For the 30th anniversary year of the Bainbridge Chorale, the group takes a big step forward – and a fond look back.

For the 30th anniversary year of the Bainbridge Chorale, the group takes a big step forward – and a fond look back.

Its upcoming programming is ambitious: the holiday concerts on Dec. 2, 8, and 9 feature Felix Mendelssohn’s “Song of Praise,” led by the Chorale’s current music director, Anthony Spain.

In the spring, the Chorale swells to 250 voices to tackle Mahler’s Second Symphony, which the group will perform on Bainbridge and at Benaroya Hall.

As the Chorale gets ready for these musical challenges, however, it is also taking time to remember its history.

Central to that history is former director and founding member Norma Edens, who returns to conduct one of several carols on Sunday’s concert.

Edens, who led the group for 16 years, remembers the Chorale’s beginnings. In 1971, Gloria Goller hosted a meeting attended by Gloria Brownell and the late Jody Ellsworth, among others.

“A group of people decided there was a lot of talent on the island,” Edens said. “We wanted to sing.

“We had no idea that it would continue on.”

From the start, Eden says, the founders were interested in a combination of personal growth and civic-mindedness, ramping up their skills to better offer music to the community.

Edens, who had been a piano performance major at Washington State University and before that a vocal major at Westminster Choir College in Princeton, N.J., replaced first Chorale director David Pence in 1981.

There were only 30 or 40 voices in those days, Edens says. The group grew in size and skill under Edens’ tutelage.

“I’ve always loved rehearsals,” Edens said. “I love the working process, seeing the music come together – more than performing, I sometimes think.”

By the time Edens left in 1997, the group topped 100 voices.

Edens said, “Many people came there as a refuge; some came because they loved to sing; some joined to learn to sing. You probably had as many different reasons as you did people.”

Edens notes that knowing her singers well was key to her directorial style.

“I can’t make music with people I don’t know and find joy with. There’s got be a connection. People’s lives became very intertwined. We all grew older together.”

Despite her attachment to the Chorale, by the mid 1990s, Edens began to feel that it might be time to relinquish the baton.

“It was very demanding,” Edens, who also conducts the Rolling Bay Presbyterian Church choir, says. “I had tried to resign the year before, but was encouraged to stay.
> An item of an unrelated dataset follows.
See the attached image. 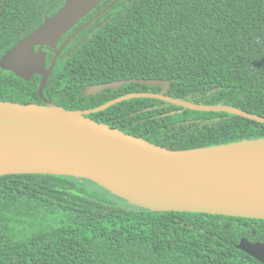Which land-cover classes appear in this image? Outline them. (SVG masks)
Instances as JSON below:
<instances>
[{"label": "trees", "instance_id": "1", "mask_svg": "<svg viewBox=\"0 0 264 264\" xmlns=\"http://www.w3.org/2000/svg\"><path fill=\"white\" fill-rule=\"evenodd\" d=\"M64 1L0 0V56ZM84 35L46 83L57 105L89 109L131 92L158 93L162 86L132 80H160L169 82L166 95L264 116V0H117L63 54ZM8 71L0 69V100L37 97L36 83ZM113 81L126 82L84 93ZM179 109L140 97L90 117L170 149L264 137V124L242 116ZM117 199L126 202L85 178L0 175V264H262L236 245L241 237L264 242L263 219L153 211Z\"/></svg>", "mask_w": 264, "mask_h": 264}, {"label": "water", "instance_id": "2", "mask_svg": "<svg viewBox=\"0 0 264 264\" xmlns=\"http://www.w3.org/2000/svg\"><path fill=\"white\" fill-rule=\"evenodd\" d=\"M102 1L65 0L53 15L45 16L39 26L0 56V68L22 78L41 74L38 91L43 97V87L59 50L46 68L41 47L56 46ZM116 1L79 27L62 47ZM85 39L86 35L79 43ZM36 45L39 47L35 51ZM132 81L160 85L162 89L158 93H127L89 109H66L45 98L42 104L0 100V175H69L91 180L127 202L153 211L264 220V137L170 149L100 122L90 114L123 100L147 97L180 106L178 111L227 112L262 124L264 116L232 105L195 103L166 95L168 81ZM125 82L89 86L84 93L119 88ZM236 246L264 264V242L241 238Z\"/></svg>", "mask_w": 264, "mask_h": 264}, {"label": "flooded vegetation", "instance_id": "3", "mask_svg": "<svg viewBox=\"0 0 264 264\" xmlns=\"http://www.w3.org/2000/svg\"><path fill=\"white\" fill-rule=\"evenodd\" d=\"M45 18V17H44ZM93 18V17H92ZM91 19V18H90ZM89 19V20H90ZM87 22V21H86ZM83 25V24H82ZM82 25H80L79 27H81ZM39 26V25H38ZM79 27H77L76 29H74V30H72V28L70 29V30H72L69 34H64L63 35V37L57 42V44H56V46H54V47H52V46H50V45H43L42 47H41V50L45 53V60H46V68H49V66H50V64H51V62H52V59H53V57L55 56V52L57 51V50H59V53H58V55H57V58H56V60H55V63H54V66H53V68H52V70H51V72H50V74H49V76H48V78H47V80H46V82H45V85H44V87H43V97H41V95H40V93H39V91H38V89H39V85H40V82H41V80H42V75L41 74H39V73H33L32 75H30L28 78H22V77H20V76H18V75H16L14 72H13V77L14 78H16V77H18L20 80H25V81H27V82H29V84H32V83H36V92H37V97H30L31 99H30V101L29 102H27V103H40V104H42L43 102H44V98L45 99H47V100H49V101H52L53 102V100L52 99H50L49 98V96L45 93V91H44V89H45V86H46V83H47V81L49 80V78H50V76H51V74H52V72H53V69H54V67H55V65H56V62H57V60H60V58H67L68 56H69V52L71 51H73V48H76L79 44H81V43H79V41H80V39L72 46V48H69V50L68 51H66L64 54H63V52H64V50L68 47V45H69V43L76 37V36H78V34L81 32H78L76 35H74L66 44H65V46L64 47H62V45L65 43V41H66V39L70 36V35H72ZM36 28V27H35ZM34 28V29H35ZM33 29V30H34ZM32 30V31H33ZM69 30V31H70ZM83 30V29H82ZM31 31V32H32ZM30 32V33H31ZM28 35V34H27ZM66 35V36H65ZM26 36V35H25ZM25 36H23V37H25ZM85 36V35H84ZM22 37V38H23ZM22 38H20V39H22ZM82 38V37H81ZM19 39V40H20ZM39 46L38 45H36L35 46V51L37 50V48H38ZM62 47V48H61ZM7 51V50H6ZM52 54L50 57H49V54ZM1 69V68H0ZM1 70H4V69H1ZM4 71H6V70H4ZM8 72H12V71H8ZM28 86V85H27ZM28 100V99H27ZM20 103V102H19ZM233 217V216H232ZM240 218H242V217H240ZM247 222V220H241V219H238V220H236V223L239 225V226H243V227H246L247 226V224H249L250 225V223H246ZM253 233H254V231H252ZM241 238H246V237H241ZM240 238V239H241ZM247 239V238H246ZM249 240V239H248ZM250 241V240H249Z\"/></svg>", "mask_w": 264, "mask_h": 264}, {"label": "rangeland", "instance_id": "4", "mask_svg": "<svg viewBox=\"0 0 264 264\" xmlns=\"http://www.w3.org/2000/svg\"><path fill=\"white\" fill-rule=\"evenodd\" d=\"M97 185H98V184H97ZM100 187H101V186H100ZM112 194H113V193H112ZM114 195H115V194H114ZM116 196H117V195H116ZM118 197H119V196H118ZM123 200H124V199H123ZM116 201H117L118 204L123 205V206H126V207H132L131 205H134V204H131V203L127 202L126 200H125V201H126L127 203L131 204V205H126V204H127L126 202H123L122 200H119V199H117ZM135 206H136V205H135Z\"/></svg>", "mask_w": 264, "mask_h": 264}]
</instances>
But by the next year, I knew it was time to give up Chorale or the church choir – and I couldn’t quite let go of the choir.”
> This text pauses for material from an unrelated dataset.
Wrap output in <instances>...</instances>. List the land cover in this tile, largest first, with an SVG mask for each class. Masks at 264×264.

For Edens, whose directorial style embraced warm friendships with many of the chorale members, and who had presided over the group’s “growing up,” letting go was not easy.
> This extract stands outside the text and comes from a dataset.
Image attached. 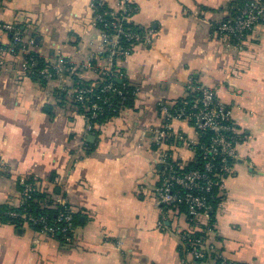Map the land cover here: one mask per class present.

It was good to have someone really different come in,” Edens said. “After being there for so long, there were going to be comparisons. But since Anthony was off-island – and a man – there really couldn’t be many comparisons, and that was good.”

Edens says that she completed her own personal letting-go by avoiding Chorale concerts for several years. Edens noted that while Spain had mentioned a guest appearance to her a few years ago, she had been in no rush.

“I can come back now, because the letting-go is done,” Edens says. “Now, there’s a real enjoyment in coming back.

“This year, the 30th anniversary, seemed a good year for it to happen.”